[Stored data entries]

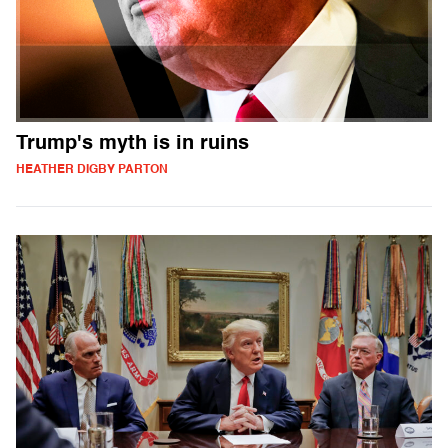
Trump's myth is in ruins
HEATHER DIGBY PARTON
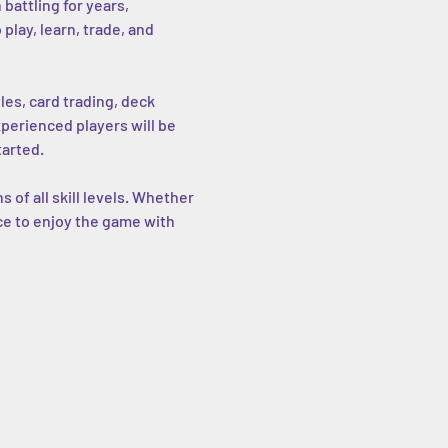
battling for years, 
lay, learn, trade, and 
les, card trading, deck 
erienced players will be 
tarted.
of all skill levels. Whether 
ce to enjoy the game with 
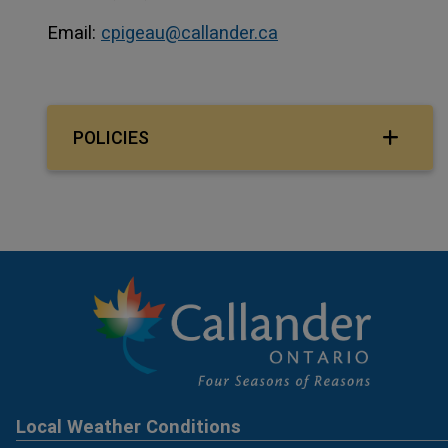
Email:
cpigeau@callander.ca
POLICIES
Local Weather Conditions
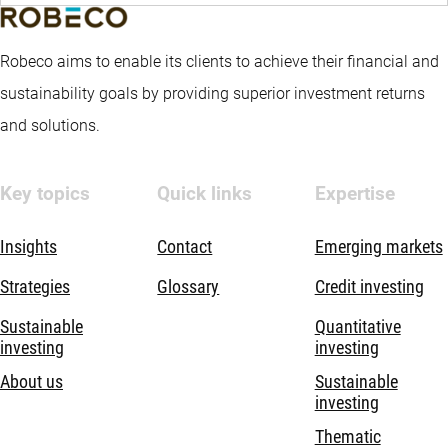
Robeco aims to enable its clients to achieve their financial and
sustainability goals by providing superior investment returns
and solutions.
Key topics
Quick links
Expertise
Insights
Contact
Emerging markets
Strategies
Glossary
Credit investing
Sustainable
Quantitative
investing
investing
About us
Sustainable
investing
Thematic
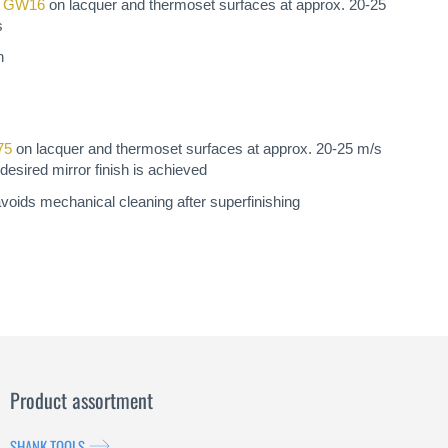
a GW16
on lacquer and thermoset surfaces at approx. 20-25
s
n
75
on lacquer and thermoset surfaces at approx. 20-25 m/s
desired mirror finish is achieved
avoids mechanical cleaning after superfinishing
Product assortment
SHANK TOOLS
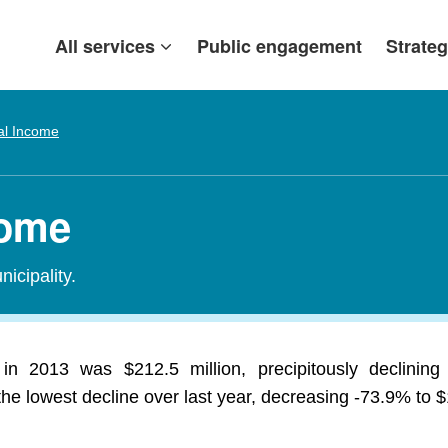
All services
Public engagement
Strateg
al Income
come
icipality.
 in 2013 was $212.5 million, precipitously declinin
 lowest decline over last year, decreasing -73.9% to $1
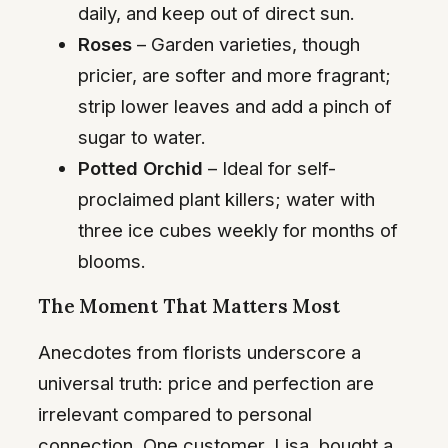
daily, and keep out of direct sun.
Roses
– Garden varieties, though
pricier, are softer and more fragrant;
strip lower leaves and add a pinch of
sugar to water.
Potted Orchid
– Ideal for self-
proclaimed plant killers; water with
three ice cubes weekly for months of
blooms.
The Moment That Matters Most
Anecdotes from florists underscore a
universal truth: price and perfection are
irrelevant compared to personal
connection. One customer, Lisa, bought a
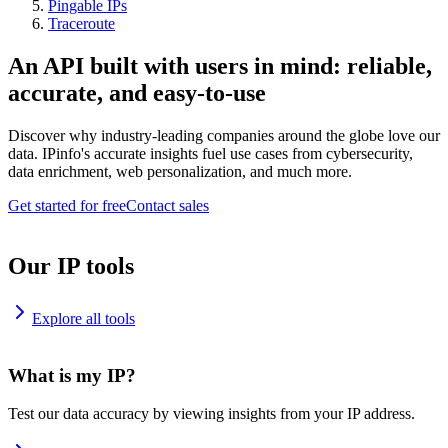
Pingable IPs
Traceroute
An API built with users in mind: reliable,
accurate, and easy-to-use
Discover why industry-leading companies around the globe love our
data. IPinfo's accurate insights fuel use cases from cybersecurity,
data enrichment, web personalization, and much more.
Get started for free
Contact sales
Our IP tools
Explore all tools
What is my IP?
Test our data accuracy by viewing insights from your IP address.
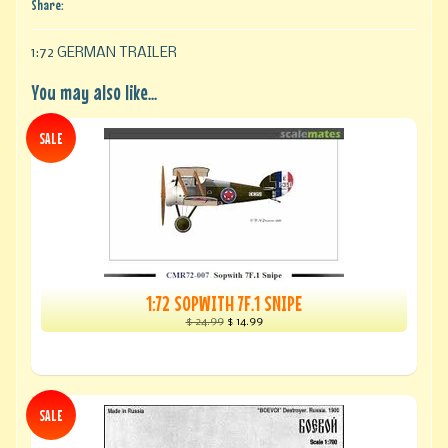
Share:
1:72 GERMAN TRAILER
You may also like...
SALE
1:72 SOPWITH 7F.1 SNIPE
$ 24.99
$ 14.99
SALE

ACTION ITEM - Every record above, copied exactly and without a single picture, makes up the answer.

THE COMPLETED TASK -
Trump's myth is in ruins
HEATHER DIGBY PARTON
battling for years, 
lay, learn, trade, and 
les, card trading, deck 
erienced players will be 
tarted.
of all skill levels. Whether 
ce to enjoy the game with 
Email:
cpigeau@callander.ca
POLICIES
Local Weather Conditions
Robeco aims to enable its clients to achieve their financial and
sustainability goals by providing superior investment returns
and solutions.
Key topics
Quick links
Expertise
Insights
Contact
Emerging markets
Strategies
Glossary
Credit investing
Sustainable
Quantitative
investing
investing
About us
Sustainable
investing
Thematic
a GW16
on lacquer and thermoset surfaces at approx. 20-25
s
n
75
on lacquer and thermoset surfaces at approx. 20-25 m/s
desired mirror finish is achieved
avoids mechanical cleaning after superfinishing
Product assortment
SHANK TOOLS
All services
Public engagement
Strateg
al Income
come
icipality.
 in 2013 was $212.5 million, precipitously declinin
 lowest decline over last year, decreasing -73.9% to $1
daily, and keep out of direct sun.
Roses
– Garden varieties, though
pricier, are softer and more fragrant;
strip lower leaves and add a pinch of
sugar to water.
Potted Orchid
– Ideal for self-
proclaimed plant killers; water with
three ice cubes weekly for months of
blooms.
The Moment That Matters Most
Anecdotes from florists underscore a
universal truth: price and perfection are
irrelevant compared to personal
connection. One customer, Lisa, bought a
Pingable IPs
Traceroute
An API built with users in mind: reliable,
accurate, and easy-to-use
Discover why industry-leading companies around the globe love our
data. IPinfo's accurate insights fuel use cases from cybersecurity,
data enrichment, web personalization, and much more.
Get started for free
Contact sales
Our IP tools
Explore all tools
What is my IP?
Test our data accuracy by viewing insights from your IP address.
Share:
1:72 GERMAN TRAILER
You may also like...
SALE
1:72 SOPWITH 7F.1 SNIPE
$ 24.99
$ 14.99
SALE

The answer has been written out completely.